Sherlock Holmes (Clive Brook) has finally succeeded in placing his ten-year nemesis Professor James Moriarty (Ernest Torrence) behind bars, and now feels his work is done and he can settle down at last. However, at his trial, Moriarty is asked if he has anything to say before the death sentence is passed down upon him, and he certainly does, going into an ominous speech about how the men who have sent him away will each die before he does, for "the noose has not been made that will hang me!" Meanwhile Holmes is preparing to be married to society lady Alice Faulkner (Miriam Jordan), but when word gets out on Moriarty's boasts, he feels the need to put his nuptials on hold...
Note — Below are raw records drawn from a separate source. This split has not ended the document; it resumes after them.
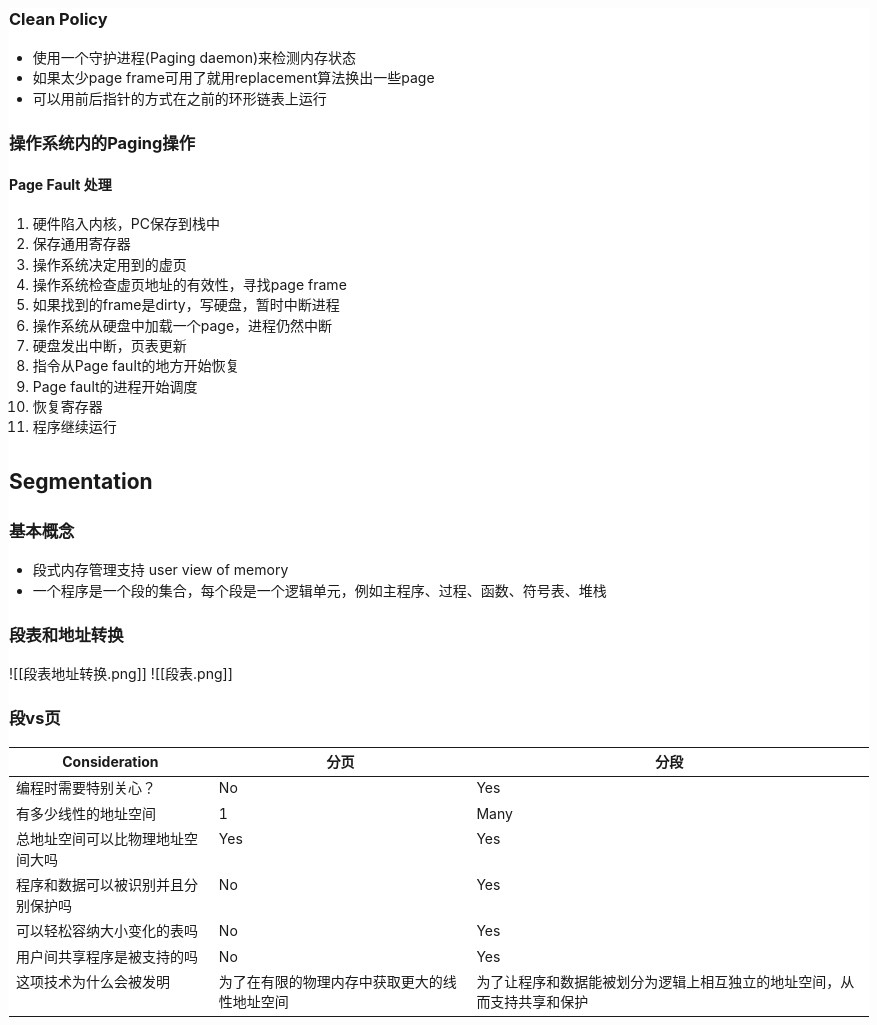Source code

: 
### Clean Policy
- 使用一个守护进程(Paging daemon)来检测内存状态
- 如果太少page frame可用了就用replacement算法换出一些page
- 可以用前后指针的方式在之前的环形链表上运行


### 操作系统内的Paging操作



#### Page Fault 处理

1. 硬件陷入内核，PC保存到栈中
2. 保存通用寄存器
3. 操作系统决定用到的虚页
4. 操作系统检查虚页地址的有效性，寻找page frame
5. 如果找到的frame是dirty，写硬盘，暂时中断进程
6. 操作系统从硬盘中加载一个page，进程仍然中断
7. 硬盘发出中断，页表更新
8. 指令从Page fault的地方开始恢复
9. Page fault的进程开始调度
10. 恢复寄存器
11. 程序继续运行



## Segmentation

### 基本概念

- 段式内存管理支持 user view of memory
- 一个程序是一个段的集合，每个段是一个逻辑单元，例如主程序、过程、函数、符号表、堆栈


### 段表和地址转换
![[段表地址转换.png]]
![[段表.png]]

### 段vs页

| Consideration                      | 分页                                         | 分段                                                                   |
| ---------------------------------- | -------------------------------------------- | ---------------------------------------------------------------------- |
| 编程时需要特别关心？               | No                                           | Yes                                                                    |
| 有多少线性的地址空间               | 1                                            | Many                                                                   |
| 总地址空间可以比物理地址空间大吗   | Yes                                          | Yes                                                                    |
| 程序和数据可以被识别并且分别保护吗 | No                                           | Yes                                                                    |
| 可以轻松容纳大小变化的表吗         | No                                           | Yes                                                                    |
| 用户间共享程序是被支持的吗         | No                                           | Yes                                                                    |
| 这项技术为什么会被发明             | 为了在有限的物理内存中获取更大的线性地址空间 | 为了让程序和数据能被划分为逻辑上相互独立的地址空间，从而支持共享和保护 |
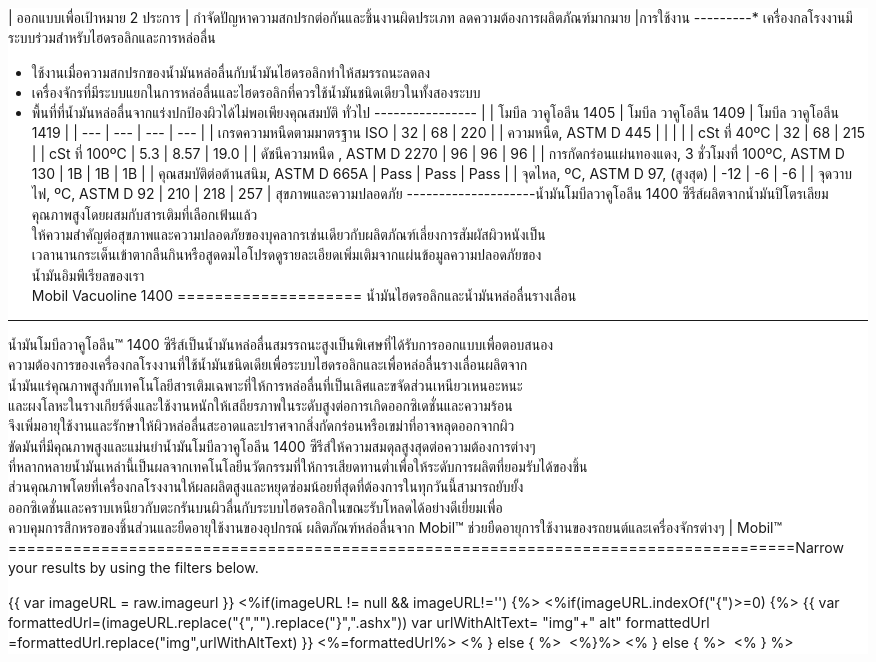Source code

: | ออกแบบเพื่อเป้าหมาย 2 ประการ | กำจัดปัญหาความสกปรกต่อกันและชิ้นงานผิดประเภท ลดความต้องการผลิตภัณฑ์มากมาย |การใช้งาน
---------* เครื่องกลโรงงานมีระบบร่วมสำหรับไฮดรอลิกและการหล่อลื่น
* ใช้งานเมื่อความสกปรกของน้ำมันหล่อลื่นกับน้ำมันไฮดรอลิกทำให้สมรรถนะลดลง
* เครื่องจักรที่มีระบบแยกในการหล่อลื่นและไฮดรอลิกที่ควรใช้น้ำมันชนิดเดียวในทั้งสองระบบ
* พื้นที่ที่น้ำมันหล่อลื่นจากแร่งปกป้องผิวได้ไม่พอเพียงคุณสมบัติ ทั่วไป
---------------- |  | โมบีล วาคูโอลีน 1405 | โมบีล วาคูโอลีน 1409 | โมบีล วาคูโอลีน 1419 |
| --- | --- | --- | --- |
| เกรดความหนืดตามมาตรฐาน ISO | 32 | 68 | 220 |
| ความหนืด, ASTM D 445 |  |  |  |
| cSt ที่ 40ºC | 32 | 68 | 215 |
| cSt ที่ 100ºC | 5.3 | 8.57 | 19.0 |
| ดัชนีความหนืด , ASTM D 2270 | 96 | 96 | 96 |
| การกัดกร่อนแผ่นทองแดง, 3 ชั่วโมงที่ 100ºC, ASTM D 130 | 1B | 1B | 1B |
| คุณสมบัติต่อต้านสนิม, ASTM D 665A | Pass | Pass | Pass |
| จุดไหล, ºC, ASTM D 97, (สูงสุด) | -12 | -6 | -6 |
| จุดวาบไฟ, ºC, ASTM D 92 | 210 | 218 | 257 | สุขภาพและความปลอดภัย
--------------------น้ำมันโมบีลวาคูโอลีน 1400 ซีรีส์ผลิตจากน้ำมันปิโตรเลียมคุณภาพสูงโดยผสมกับสารเติมที่เลือกเฟ้นแล้ว  
ให้ความสำคัญต่อสุขภาพและความปลอดภัยของบุคลากรเช่นเดียวกับผลิตภัณฑ์เลี่ยงการสัมผัสผิวหนังเป็น  
เวลานานกระเด็นเข้าตากลืนกินหรือสูดดมไอโปรดดูรายละเอียดเพิ่มเติมจากแผ่นข้อมูลความปลอดภัยของ  
น้ำมันอิมพีเรียลของเรา  
 Mobil Vacuoline 1400
====================
น้ำมันไฮดรอลิกและน้ำมันหล่อลื่นรางเลื่อน
----------------------------------------
น้ำมันโมบีลวาคูโอลีน™ 1400 ซีรีส์เป็นน้ำมันหล่อลื่นสมรรถนะสูงเป็นพิเศษที่ได้รับการออกแบบเพื่อตอบสนอง  
ความต้องการของเครื่องกลโรงงานที่ใช้น้ำมันชนิดเดียเพื่อระบบไฮดรอลิกและเพื่อหล่อลื่นรางเลื่อนผลิตจาก  
น้ำมันแร่คุณภาพสูงกับเทคโนโลยีสารเติมเฉพาะที่ให้การหล่อลื่นที่เป็นเลิศและขจัดส่วนเหนียวเหนอะหนะ  
และผงโลหะในรางเกียร์ดิ่งและใช้งานหนักให้เสถียรภาพในระดับสูงต่อการเกิดออกซิเดชั่นและความร้อน  
จึงเพิ่มอายุใช้งานและรักษาให้ผิวหล่อลื่นสะอาดและปราศจากสิ่งกัดกร่อนหรือเขม่าที่อาจหลุดออกจากผิว  
ขัดมันที่มีคุณภาพสูงและแม่นยำน้ำมันโมบีลวาคูโอลีน 1400 ซีรีส์ให้ความสมดุลสูงสุดต่อความต้องการต่างๆ  
ที่หลากหลายน้ำมันเหล่านี้เป็นผลจากเทคโนโลยีนวัตกรรมที่ให้การเสียดทานต่ำเพื่อให้ระดับการผลิตที่ยอมรับได้ของชิ้น  
ส่วนคุณภาพโดยที่เครื่องกลโรงงานให้ผลผลิตสูงและหยุดซ่อมน้อยที่สุดที่ต้องการในทุกวันนี้สามารถยับยั้ง  
ออกซิเดชั่นและคราบเหนียวกับตะกรันบนผิวลื่นกับระบบไฮดรอลิกในขณะรับโหลดได้อย่างดีเยี่ยมเพื่อ  
ควบคุมการสึกหรอของชิ้นส่วนและยืดอายุใช้งานของอุปกรณ์
ผลิตภัณฑ์หล่อลื่นจาก Mobil™ ช่วยยืดอายุการใช้งานของรถยนต์และเครื่องจักรต่างๆ | Mobil™
=====================================================================================Narrow your results by using the filters below. 

 {{ var imageURL = raw.imageurl }}
 <%if(imageURL != null && imageURL!='') {%>
 <%if(imageURL.indexOf("{")>=0) {%>
 {{
 var formattedUrl=(imageURL.replace("{","").replace("}",".ashx"))
 var urlWithAltText= "img"+" alt"
 formattedUrl =formattedUrl.replace("img",urlWithAltText)
 }}
 <%=formattedUrl%>
 <% } else { %>
 <img src="<%- imageURL%>" alt="" class="CoveoImageIcon" />
 <%}%>
 <% } else { %>
 ![]()
 <% } %>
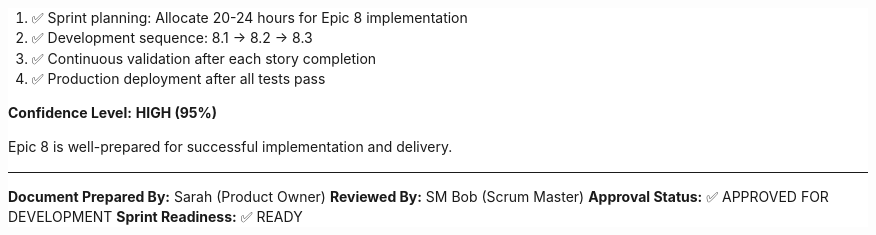 1. ✅ Sprint planning: Allocate 20-24 hours for Epic 8 implementation
2. ✅ Development sequence: 8.1 → 8.2 → 8.3
3. ✅ Continuous validation after each story completion
4. ✅ Production deployment after all tests pass

**Confidence Level:** **HIGH (95%)**

Epic 8 is well-prepared for successful implementation and delivery.

---

**Document Prepared By:** Sarah (Product Owner)
**Reviewed By:** SM Bob (Scrum Master)
**Approval Status:** ✅ APPROVED FOR DEVELOPMENT
**Sprint Readiness:** ✅ READY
If you are something of a Sherlock buff then you may be all at sea wondering which Sir Arthur Conan Doyle story that plot hails from, but it was not his doing, it was the work of a playwright, William Gillette, who made his name on the stage as the most famous actor to play Holmes in his day, in his self-penned production. This would go on to be the basis for one of the more celebrated Basil Rathbone efforts, but this earlier version, the first sound one (it had been filmed as a silent) is something of an aberration in the earlier Holmes incarnations, for it was clearly the results of Americans getting their hands on the property and having their wicked way with Doyle's sleuth.
No, not like that, but this Holmes was more like a nineteen-thirties pulp adventure of the sort that would fill up the serials on radio and film of the era. The American influence, despite a largely British cast, was too blatant to ignore as the producers had evidently regarded the source as too genteel and instead beefed it up with trappings more akin to the gangster movies James Cagney or Edward G. Robinson were packing out theatres with. Moriarty does escape, of course, but his grand scheme could pass as the machinations of Hollywood on a British classic, the sort of affair The Comic Strip Presents... would take the mickey out of sixty years later, for the villain brings in the Yanks.
The idea is that London will be utterly unprepared for the Chicago ways, and indeed the ways of the other unscrupulous foreigners who make up Moriarty's gang, because the police there do not carry guns. Yes, if you thought Americans' disbelief that British bobbies went without firearms for most of the time was a recent phenomena, you would be mistaken for it was the engine that drove the action here. To be fair to director William K. Howard, he did keep things racing along at a clip, but it was not enough to disguise how ridiculous they had rendered the world's most famous fictional detective, to the point that it would likely raise laughter at precisely how far off the mark they were in their concepts. Should the thought of confirmed bachelor Holmes getting married set of alarm bells, you didn't know the half of it.
We were introduced to Sherlock as he demonstrated his latest invention, an outlandish item of science fiction which consists of a "death ray" for those newfangled automobiles to prevent them getting away from the scene of the crime - this is apparently how our genius believes so few of them are caught these days. But that was not all, as they evidently wanted to put the character's flair for disguise in the plot somewhere, so when his prospective father-in-law is visited by Moriarty to tell him his daughter has been kidnapped (that cliché did not begin with eighties action movies), Holmes is in the room in drag as his elderly aunt! And he smokes the pipe while all dressed up in "petticoats" into the bargain. Doyle was not one to leave his grand finale as a shootout in a warehouse, so naturally that's what happens here, but the damage had been done; the hero holds the record as the most depicted in any medium, so fortunately better representation was just around the corner.